William Sweet, a sea level oceanographer with NOAA's Center for Operational Oceanographic Products and Services, noted that an event like Sandy is still relatively rare. For example, the storm caused a record 8-foot storm surge in Sandy Hook, New Jersey. In 1950, one could have expected to see that kind of surge only once every 435 years. But due to climate change, you could expect to see that every 295 years, Sweet said.

Perhaps even more importantly, climate-fueled sea-level rise, coupled with natural land subsidence, will mean that even a smaller, weaker storm can now cause more damage. "A very small amount of surge then is required to flood to the same levels observed during Sandy," Sweet said.

Other events studied in the paper could not be directly linked to climate change -- including droughts in the Midwest last summer and heavy rains recorded in the United Kingdom, northern China, and southwestern Japan. Those, the paper found, were the result of standard variability.

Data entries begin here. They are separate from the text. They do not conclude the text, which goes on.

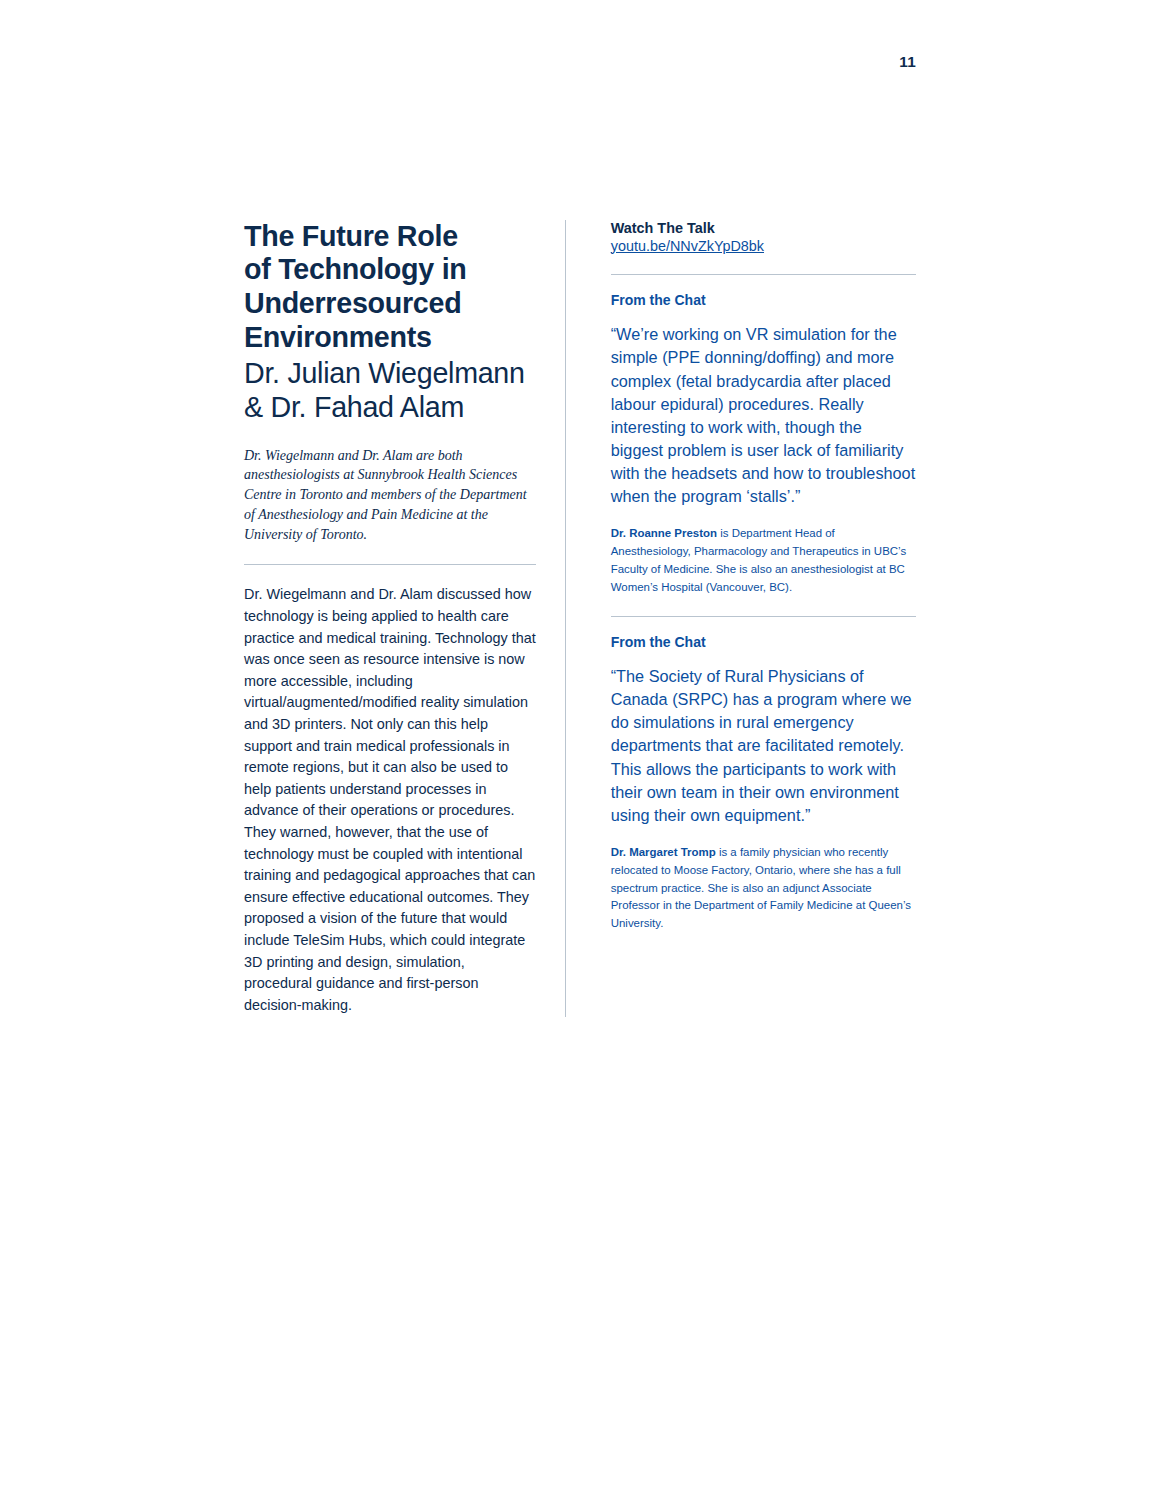11
The Future Role
of Technology in
Underresourced
Environments Dr. Julian Wiegelmann
& Dr. Fahad Alam
Dr. Wiegelmann and Dr. Alam are both anesthesiologists at Sunnybrook Health Sciences Centre in Toronto and members of the Department of Anesthesiology and Pain Medicine at the University of Toronto.
Dr. Wiegelmann and Dr. Alam discussed how technology is being applied to health care practice and medical training. Technology that was once seen as resource intensive is now more accessible, including virtual/augmented/modified reality simulation and 3D printers. Not only can this help support and train medical professionals in remote regions, but it can also be used to help patients understand processes in advance of their operations or procedures. They warned, however, that the use of technology must be coupled with intentional training and pedagogical approaches that can ensure effective educational outcomes. They proposed a vision of the future that would include TeleSim Hubs, which could integrate 3D printing and design, simulation, procedural guidance and first-person decision-making.
Watch The Talk
youtu.be/NNvZkYpD8bk
From the Chat
“We’re working on VR simulation for the simple (PPE donning/doffing) and more complex (fetal bradycardia after placed labour epidural) procedures. Really interesting to work with, though the biggest problem is user lack of familiarity with the headsets and how to troubleshoot when the program ‘stalls’.”
Dr. Roanne Preston is Department Head of Anesthesiology, Pharmacology and Therapeutics in UBC’s Faculty of Medicine. She is also an anesthesiologist at BC Women’s Hospital (Vancouver, BC).
From the Chat
“The Society of Rural Physicians of Canada (SRPC) has a program where we do simulations in rural emergency departments that are facilitated remotely. This allows the participants to work with their own team in their own environment using their own equipment.”
Dr. Margaret Tromp is a family physician who recently relocated to Moose Factory, Ontario, where she has a full spectrum practice. She is also an adjunct Associate Professor in the Department of Family Medicine at Queen’s University.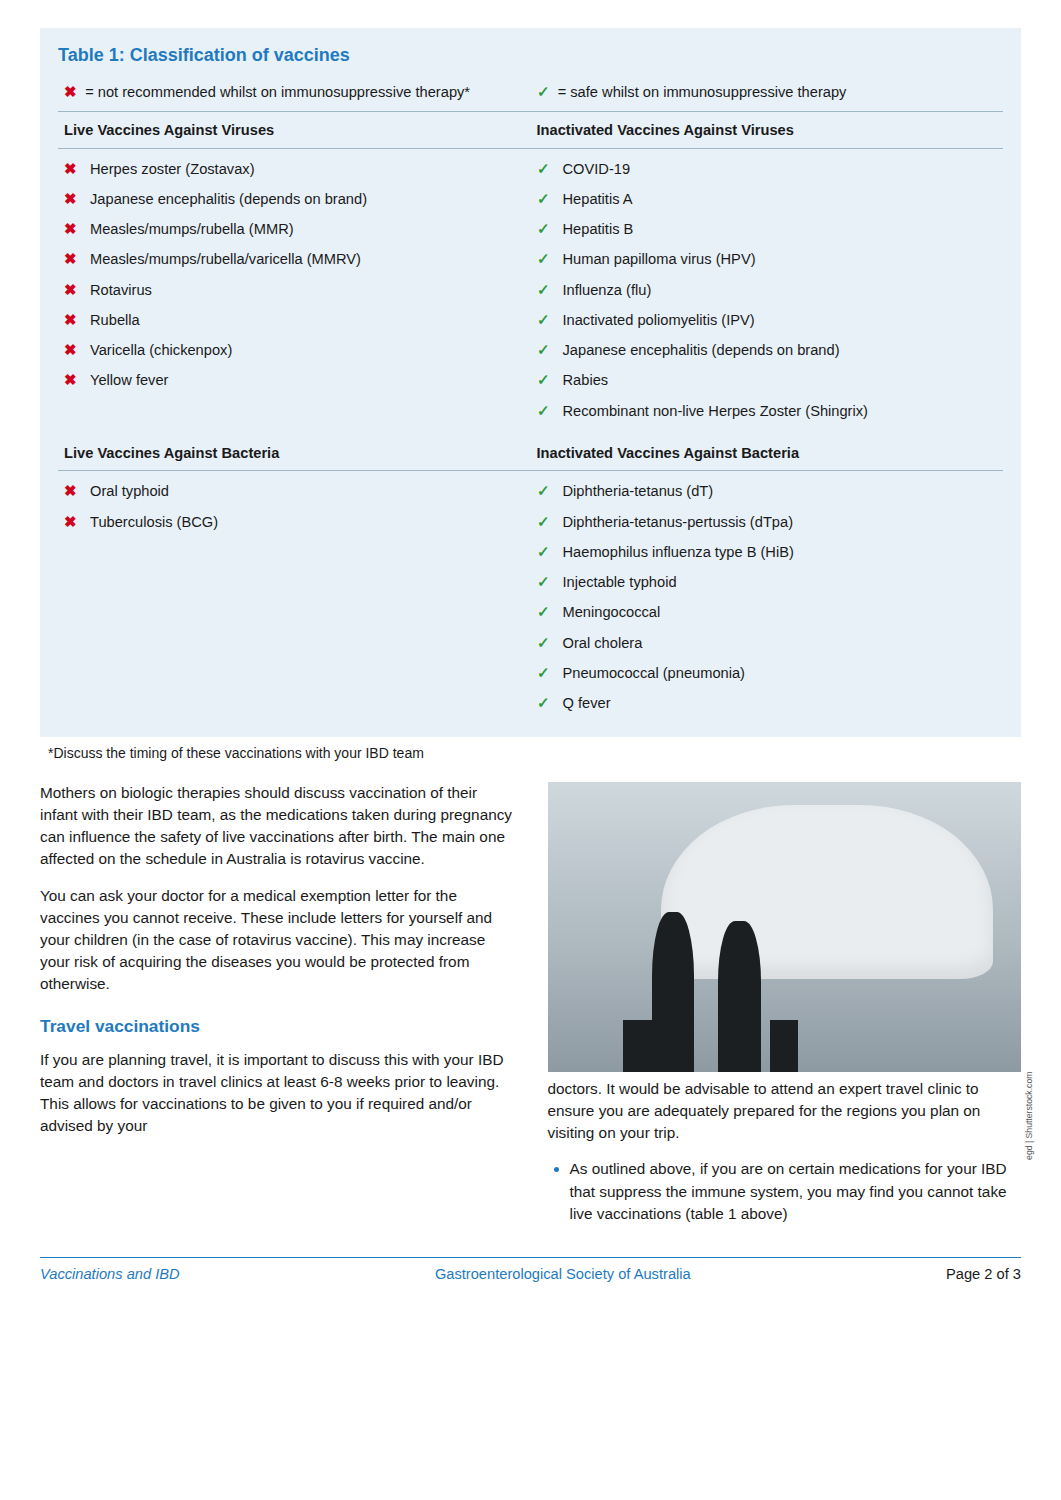Table 1: Classification of vaccines
| ✖ = not recommended whilst on immunosuppressive therapy* | ✓ = safe whilst on immunosuppressive therapy |
| Live Vaccines Against Viruses | Inactivated Vaccines Against Viruses |
| ✖ Herpes zoster (Zostavax) ✖ Japanese encephalitis (depends on brand) ✖ Measles/mumps/rubella (MMR) ✖ Measles/mumps/rubella/varicella (MMRV) ✖ Rotavirus ✖ Rubella ✖ Varicella (chickenpox) ✖ Yellow fever | ✓ COVID-19 ✓ Hepatitis A ✓ Hepatitis B ✓ Human papilloma virus (HPV) ✓ Influenza (flu) ✓ Inactivated poliomyelitis (IPV) ✓ Japanese encephalitis (depends on brand) ✓ Rabies ✓ Recombinant non-live Herpes Zoster (Shingrix) |
| Live Vaccines Against Bacteria | Inactivated Vaccines Against Bacteria |
| ✖ Oral typhoid ✖ Tuberculosis (BCG) | ✓ Diphtheria-tetanus (dT) ✓ Diphtheria-tetanus-pertussis (dTpa) ✓ Haemophilus influenza type B (HiB) ✓ Injectable typhoid ✓ Meningococcal ✓ Oral cholera ✓ Pneumococcal (pneumonia) ✓ Q fever |
*Discuss the timing of these vaccinations with your IBD team
Mothers on biologic therapies should discuss vaccination of their infant with their IBD team, as the medications taken during pregnancy can influence the safety of live vaccinations after birth. The main one affected on the schedule in Australia is rotavirus vaccine.
You can ask your doctor for a medical exemption letter for the vaccines you cannot receive. These include letters for yourself and your children (in the case of rotavirus vaccine). This may increase your risk of acquiring the diseases you would be protected from otherwise.
Travel vaccinations
If you are planning travel, it is important to discuss this with your IBD team and doctors in travel clinics at least 6-8 weeks prior to leaving. This allows for vaccinations to be given to you if required and/or advised by your
egd | Shutterstock.com
doctors. It would be advisable to attend an expert travel clinic to ensure you are adequately prepared for the regions you plan on visiting on your trip.
As outlined above, if you are on certain medications for your IBD that suppress the immune system, you may find you cannot take live vaccinations (table 1 above)
Vaccinations and IBD
Gastroenterological Society of Australia
Page 2 of 3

The report clearly states that that it remains a "challenging science" to attribute any specific extreme weather event to climate change. And even when an event can be linked to climate change, it is always a confluence of factors -- including natural variations in weather and climate -- that determine the overall severity and impact of the weather.

"It's difficult to say that all extremes are becoming worse," said Thomas Peterson, principal scientist in NOAA's National Climatic Data Center. But the report furthers the science finding that at least some extreme weather events are being affected by climate change.